Down to the final line, print each entry exactly.

*** Opening DATA UNDER STUDY ***

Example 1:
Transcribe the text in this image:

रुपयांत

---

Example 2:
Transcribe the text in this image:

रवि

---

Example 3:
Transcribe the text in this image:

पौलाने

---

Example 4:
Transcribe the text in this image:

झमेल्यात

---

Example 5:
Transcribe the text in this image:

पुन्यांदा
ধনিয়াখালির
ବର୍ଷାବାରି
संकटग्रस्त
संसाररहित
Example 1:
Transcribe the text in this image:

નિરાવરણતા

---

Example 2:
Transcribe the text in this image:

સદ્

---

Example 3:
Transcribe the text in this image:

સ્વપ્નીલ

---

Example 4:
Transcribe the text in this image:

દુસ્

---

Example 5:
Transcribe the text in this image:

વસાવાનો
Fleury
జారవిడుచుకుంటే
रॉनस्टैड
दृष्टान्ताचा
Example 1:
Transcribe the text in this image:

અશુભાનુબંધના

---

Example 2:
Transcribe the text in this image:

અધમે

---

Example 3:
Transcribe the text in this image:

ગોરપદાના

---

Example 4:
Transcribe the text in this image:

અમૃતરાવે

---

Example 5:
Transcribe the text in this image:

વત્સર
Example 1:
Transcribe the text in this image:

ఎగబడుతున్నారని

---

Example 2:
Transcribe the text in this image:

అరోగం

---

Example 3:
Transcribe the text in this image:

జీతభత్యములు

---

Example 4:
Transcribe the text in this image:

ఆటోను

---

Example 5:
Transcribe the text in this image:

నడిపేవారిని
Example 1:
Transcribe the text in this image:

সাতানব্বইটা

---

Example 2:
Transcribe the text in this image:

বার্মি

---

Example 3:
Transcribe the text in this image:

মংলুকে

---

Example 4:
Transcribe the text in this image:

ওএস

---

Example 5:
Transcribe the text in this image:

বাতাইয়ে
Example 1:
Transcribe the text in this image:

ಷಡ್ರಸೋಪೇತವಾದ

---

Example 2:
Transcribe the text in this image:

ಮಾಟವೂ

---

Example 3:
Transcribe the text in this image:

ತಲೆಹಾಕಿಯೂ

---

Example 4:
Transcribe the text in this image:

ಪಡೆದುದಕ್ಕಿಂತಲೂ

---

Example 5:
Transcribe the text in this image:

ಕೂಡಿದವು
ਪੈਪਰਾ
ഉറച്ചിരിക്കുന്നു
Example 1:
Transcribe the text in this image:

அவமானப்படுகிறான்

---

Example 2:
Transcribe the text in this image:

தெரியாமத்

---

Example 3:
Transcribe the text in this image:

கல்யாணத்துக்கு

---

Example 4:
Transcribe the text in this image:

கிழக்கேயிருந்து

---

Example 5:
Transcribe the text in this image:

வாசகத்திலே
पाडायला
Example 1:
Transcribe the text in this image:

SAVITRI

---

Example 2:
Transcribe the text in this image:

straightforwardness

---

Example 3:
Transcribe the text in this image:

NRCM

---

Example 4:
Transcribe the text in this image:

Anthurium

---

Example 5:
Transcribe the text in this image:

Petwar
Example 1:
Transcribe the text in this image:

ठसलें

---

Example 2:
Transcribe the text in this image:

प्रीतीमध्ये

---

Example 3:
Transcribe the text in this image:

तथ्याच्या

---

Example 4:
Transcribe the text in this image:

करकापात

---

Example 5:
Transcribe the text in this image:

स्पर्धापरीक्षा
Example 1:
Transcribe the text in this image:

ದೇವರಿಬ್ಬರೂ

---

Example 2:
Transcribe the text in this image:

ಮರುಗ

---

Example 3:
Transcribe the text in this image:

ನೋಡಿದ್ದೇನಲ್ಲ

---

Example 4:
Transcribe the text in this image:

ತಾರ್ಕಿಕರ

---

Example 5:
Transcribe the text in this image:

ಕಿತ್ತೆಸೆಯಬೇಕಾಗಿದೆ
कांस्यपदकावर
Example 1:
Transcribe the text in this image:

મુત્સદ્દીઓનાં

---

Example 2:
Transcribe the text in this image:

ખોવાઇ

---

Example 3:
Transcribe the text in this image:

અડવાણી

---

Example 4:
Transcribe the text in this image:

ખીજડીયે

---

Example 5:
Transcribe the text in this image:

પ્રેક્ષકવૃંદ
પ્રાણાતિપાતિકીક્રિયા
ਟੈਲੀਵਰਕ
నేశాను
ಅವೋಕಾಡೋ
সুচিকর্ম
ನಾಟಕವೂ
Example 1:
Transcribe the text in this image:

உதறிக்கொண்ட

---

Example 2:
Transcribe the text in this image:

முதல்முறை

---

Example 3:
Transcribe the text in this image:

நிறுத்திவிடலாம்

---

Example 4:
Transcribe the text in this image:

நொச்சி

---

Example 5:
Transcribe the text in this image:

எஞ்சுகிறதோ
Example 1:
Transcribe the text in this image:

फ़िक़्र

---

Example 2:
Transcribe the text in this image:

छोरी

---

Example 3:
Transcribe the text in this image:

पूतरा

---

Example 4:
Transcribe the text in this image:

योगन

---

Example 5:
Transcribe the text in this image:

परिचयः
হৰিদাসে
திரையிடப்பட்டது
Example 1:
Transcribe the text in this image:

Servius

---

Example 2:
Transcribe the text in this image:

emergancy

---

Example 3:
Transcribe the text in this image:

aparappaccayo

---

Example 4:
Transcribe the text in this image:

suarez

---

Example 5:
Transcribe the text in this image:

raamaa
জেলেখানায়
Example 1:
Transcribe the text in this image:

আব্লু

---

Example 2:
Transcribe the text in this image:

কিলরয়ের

*** Closing DATA UNDER STUDY ***

> **EXERCISE ANSWER**
Example 1:
Transcribe the text in this image:

रुपयांत

---

Example 2:
Transcribe the text in this image:

रवि

---

Example 3:
Transcribe the text in this image:

पौलाने

---

Example 4:
Transcribe the text in this image:

झमेल्यात

---

Example 5:
Transcribe the text in this image:

पुन्यांदा
ধনিয়াখালির
ବର୍ଷାବାରି
संकटग्रस्त
संसाररहित
Example 1:
Transcribe the text in this image:

નિરાવરણતા

---

Example 2:
Transcribe the text in this image:

સદ્

---

Example 3:
Transcribe the text in this image:

સ્વપ્નીલ

---

Example 4:
Transcribe the text in this image:

દુસ્

---

Example 5:
Transcribe the text in this image:

વસાવાનો
Fleury
జారవిడుచుకుంటే
रॉनस्टैड
दृष्टान्ताचा
Example 1:
Transcribe the text in this image:

અશુભાનુબંધના

---

Example 2:
Transcribe the text in this image:

અધમે

---

Example 3:
Transcribe the text in this image:

ગોરપદાના

---

Example 4:
Transcribe the text in this image:

અમૃતરાવે

---

Example 5:
Transcribe the text in this image:

વત્સર
Example 1:
Transcribe the text in this image:

ఎగబడుతున్నారని

---

Example 2:
Transcribe the text in this image:

అరోగం

---

Example 3:
Transcribe the text in this image:

జీతభత్యములు

---

Example 4:
Transcribe the text in this image:

ఆటోను

---

Example 5:
Transcribe the text in this image:

నడిపేవారిని
Example 1:
Transcribe the text in this image:

সাতানব্বইটা

---

Example 2:
Transcribe the text in this image:

বার্মি

---

Example 3:
Transcribe the text in this image:

মংলুকে

---

Example 4:
Transcribe the text in this image:

ওএস

---

Example 5:
Transcribe the text in this image:

বাতাইয়ে
Example 1:
Transcribe the text in this image:

ಷಡ್ರಸೋಪೇತವಾದ

---

Example 2:
Transcribe the text in this image:

ಮಾಟವೂ

---

Example 3:
Transcribe the text in this image:

ತಲೆಹಾಕಿಯೂ

---

Example 4:
Transcribe the text in this image:

ಪಡೆದುದಕ್ಕಿಂತಲೂ

---

Example 5:
Transcribe the text in this image:

ಕೂಡಿದವು
ਪੈਪਰਾ
ഉറച്ചിരിക്കുന്നു
Example 1:
Transcribe the text in this image:

அவமானப்படுகிறான்

---

Example 2:
Transcribe the text in this image:

தெரியாமத்

---

Example 3:
Transcribe the text in this image:

கல்யாணத்துக்கு

---

Example 4:
Transcribe the text in this image:

கிழக்கேயிருந்து

---

Example 5:
Transcribe the text in this image:

வாசகத்திலே
पाडायला
Example 1:
Transcribe the text in this image:

SAVITRI

---

Example 2:
Transcribe the text in this image:

straightforwardness

---

Example 3:
Transcribe the text in this image:

NRCM

---

Example 4:
Transcribe the text in this image:

Anthurium

---

Example 5:
Transcribe the text in this image:

Petwar
Example 1:
Transcribe the text in this image:

ठसलें

---

Example 2:
Transcribe the text in this image:

प्रीतीमध्ये

---

Example 3:
Transcribe the text in this image:

तथ्याच्या

---

Example 4:
Transcribe the text in this image:

करकापात

---

Example 5:
Transcribe the text in this image:

स्पर्धापरीक्षा
Example 1:
Transcribe the text in this image:

ದೇವರಿಬ್ಬರೂ

---

Example 2:
Transcribe the text in this image:

ಮರುಗ

---

Example 3:
Transcribe the text in this image:

ನೋಡಿದ್ದೇನಲ್ಲ

---

Example 4:
Transcribe the text in this image:

ತಾರ್ಕಿಕರ

---

Example 5:
Transcribe the text in this image:

ಕಿತ್ತೆಸೆಯಬೇಕಾಗಿದೆ
कांस्यपदकावर
Example 1:
Transcribe the text in this image:

મુત્સદ્દીઓનાં

---

Example 2:
Transcribe the text in this image:

ખોવાઇ

---

Example 3:
Transcribe the text in this image:

અડવાણી

---

Example 4:
Transcribe the text in this image:

ખીજડીયે

---

Example 5:
Transcribe the text in this image:

પ્રેક્ષકવૃંદ
પ્રાણાતિપાતિકીક્રિયા
ਟੈਲੀਵਰਕ
నేశాను
ಅವೋಕಾಡೋ
সুচিকর্ম
ನಾಟಕವೂ
Example 1:
Transcribe the text in this image:

உதறிக்கொண்ட

---

Example 2:
Transcribe the text in this image:

முதல்முறை

---

Example 3:
Transcribe the text in this image:

நிறுத்திவிடலாம்

---

Example 4:
Transcribe the text in this image:

நொச்சி

---

Example 5:
Transcribe the text in this image:

எஞ்சுகிறதோ
Example 1:
Transcribe the text in this image:

फ़िक़्र

---

Example 2:
Transcribe the text in this image:

छोरी

---

Example 3:
Transcribe the text in this image:

पूतरा

---

Example 4:
Transcribe the text in this image:

योगन

---

Example 5:
Transcribe the text in this image:

परिचयः
হৰিদাসে
திரையிடப்பட்டது
Example 1:
Transcribe the text in this image:

Servius

---

Example 2:
Transcribe the text in this image:

emergancy

---

Example 3:
Transcribe the text in this image:

aparappaccayo

---

Example 4:
Transcribe the text in this image:

suarez

---

Example 5:
Transcribe the text in this image:

raamaa
জেলেখানায়
Example 1:
Transcribe the text in this image:

আব্লু

---

Example 2:
Transcribe the text in this image:

কিলরয়ের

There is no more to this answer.